Skinamarink
2022
Skinamarink è un film del 2022, diretto da Kyle Edward Ball.
Sembra strano a dirsi ma, in un certo qual modo, far paura è un a forma d’arte. E come ogni manifestazione artistica, anche la paura, soprattutto quando invade il grande e piccolo schermo, proviene spesso dai sogni dei propri creatori. Oppure, come Goya e Füssli ci hanno insegnano, qualche volte anche dai loro incubi. Ed è proprio a partire da una terrificante allegoria onirica radicata nelle profondità dell’infanzia di un visionario autore come Kyle Edward Ball che lo stranissimo progetto di Skinamarink ha potuto prendere vita, generando un originalissimo e fascinosamente indecifrabile esperimento audiovisivo non meglio identificato, imparentato a stretto giro più con i fumosi lidi della videoarte. Un’avvolgente e, a suo modo, sconvolgente esperienza di visione, capace di riprendere quel raggelante meccanismo della paura dell’attesa codificato dall’ipnotica estetica a circuito chiuso del seminale Paranormal Activity e fondendolo con il tipico gusto per l’esplorazione della fissità tipico di grandi autori underground come Chantal Akerman, Mark Snow e Stan Brakhage. Abbandonandosi interamente al trasognato e perpetuo mood alla base di questo inquietante e oscuro incubo freudiano, sembra infatti di trovasti dinnanzi ad un insolito anti-film dell’orrore di cento minuiti girato quasi per gioco da un redivivo Andy Warhol, concentrato nell’allentare e dilatare sino all’estremo il tessuto spazio-temporale dell’inquadratura, al punto da svuotare ogni singolo fotogramma da ogni elemento narrativo.
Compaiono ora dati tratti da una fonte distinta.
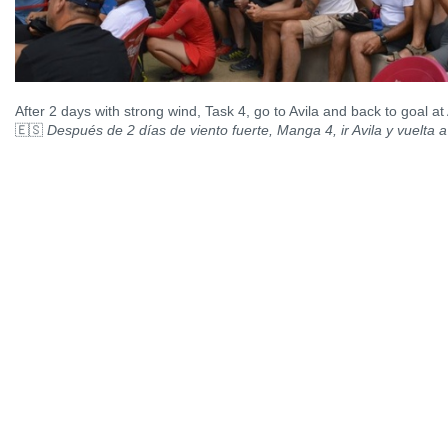
After 2 days with strong wind, Task 4, go to Avila and back to goal a
🇪🇸
Después de 2 días de viento fuerte, Manga 4, ir Avila y vuelta 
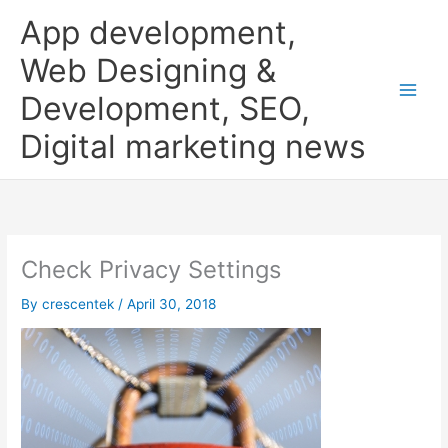
Skip
App development,
to
content
Web Designing &
Development, SEO,
Digital marketing news
Check Privacy Settings
By
crescentek
/
April 30, 2018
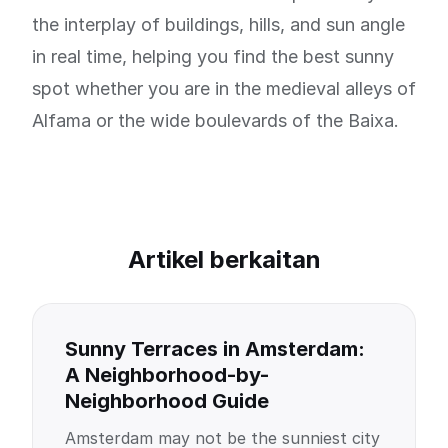
the interplay of buildings, hills, and sun angle
in real time, helping you find the best sunny
spot whether you are in the medieval alleys of
Alfama or the wide boulevards of the Baixa.
Artikel berkaitan
Sunny Terraces in Amsterdam:
A Neighborhood-by-
Neighborhood Guide
Amsterdam may not be the sunniest city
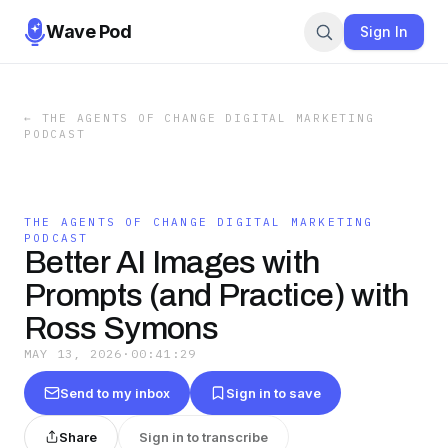
Wave Pod
Sign In
←
THE AGENTS OF CHANGE DIGITAL MARKETING
PODCAST
THE AGENTS OF CHANGE DIGITAL MARKETING
PODCAST
Better AI Images with
Prompts (and Practice) with
Ross Symons
MAY 13, 2026
·
00:41:29
Send to my inbox
Sign in to save
Share
Sign in to transcribe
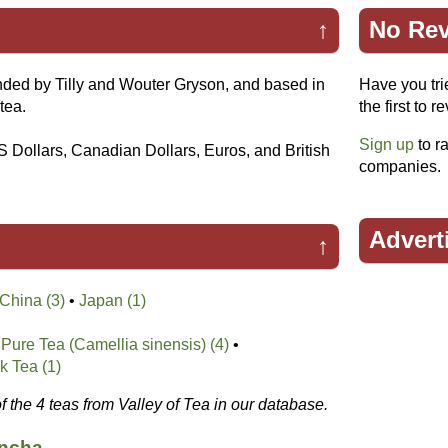
↑
No Rev
ded by Tilly and Wouter Gryson, and based in
Have you tri
tea.
the first to r
Sign up
to ra
S Dollars, Canadian Dollars, Euros, and British
companies.
Advert
↑
China (3)
•
Japan (1)
Pure Tea (Camellia sinensis) (4)
•
k Tea (1)
of the 4 teas from Valley of Tea in our database.
ancha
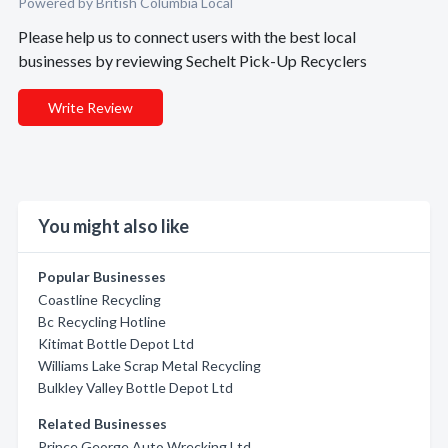
Powered by British Columbia Local
Please help us to connect users with the best local
businesses by reviewing Sechelt Pick-Up Recyclers
Write Review
You might also like
Popular Businesses
Coastline Recycling
Bc Recycling Hotline
Kitimat Bottle Depot Ltd
Williams Lake Scrap Metal Recycling
Bulkley Valley Bottle Depot Ltd
Related Businesses
Prince George Auto Wrecking Ltd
Ed è in un certo senso un film inquietantemente vuoto questo Skinamarink, delimitato nell’arco di un’unica terrificante nottata vissuta nell’angusta topografia di un’anonima abitazione – la stessa dimora di gioventù del regista – nella quale ogni cosa sembra svolgersi nella fumosa Twilight Zone del fuoricampo. Una geografia domestica interamente bagnata da una fredda e tenebrosa luce lunare, esplorata attraverso un lento montaggio di ansiogene inquadrature dal basso capaci di rivelare soltanto alcune enigmatiche porzioni architettoniche. Ma ecco che, in tutta questa apparente vuota desolazione, il distorto universo senza spazio né tempo di Skinamarink così tanto desolato non appare affatto, come dimostrano le sibilline e indistinte voci di un padre (Ross Paul) e dei sui due bambini (Lucas Paul e Dali Rose), anch’essi relegati nella terra di nessuno che sta oltre il bordo schermo, intenti a imbastire brevi e criptici discorsi riguardanti un non ben precisato incidente domestico e un’altrettanto eterae madre (Jamie Hill) continuamente evocata ma mai concretamente palesata. E, in verità, neanche i restanti inquilini di questa desolata terra di nessuno riescono mai ad essere catturati nella loro interezza, preferendo far percepire la propria presenza tramite mani, piedi e teste che invadono a sorpresa l’inquadratura come fossero insidiose entità fantasmatiche assolutamente prive di volto e, dunque, di identità.
Ma, esattamente come in un sogno a scoppio ritardato, ben presto la già sfilacciata trama della realtà inizia pericolosamente a disfarsi ancor più, nel momento in cui porte e finestre cominciano inspiegabilmente a cambiare collocazione o, peggio ancora, a scomparire nel nulla, rendendo dunque prigionieri i nostri incauti Hansel & Gretel di un ultraterreno limbo spazio-temporale che tanto assomiglia al perenne loop di oscurità che pendeva, come una sovrannaturale spada di Damocle, sul penrosiano manicomio di ESP – Fenomeni paranormali. E come se non bastasse, mentre la già sinistra abitazione inizia a incarnare sempre più i perturbanti connotati di quelle escheriane Backrooms tanto care all’universo creepypasta , qualcuno o, meglio, qualcosa sembrerebbe pazientemente attendere acquattato fra i tenebrosi e disturbati pixel di quella viscida video-Oscurità, ribollente come un nugolo di affamati scarafaggi, nel cui profondo pozzo la fantasia può davvero partorire i suoi più vividi mostri. È dunque un’esperienza decisamente unica nel suo genere quella offerta da Skinamarink: un film che definire tale fino in fondo appare, forse, decisamente inopportuno. Un film che potrà piacere o scontentare in egual misura e intensità ma che, così come assicurato dal suo stesso visionario autore, una volta spente le luci e ficcata la testolina sotto le coperte, nel solitario buio di una qualunque cameretta continuerà insidiosamente a compiere il suo sporco, viscerale e traumatizzante lavoraccio.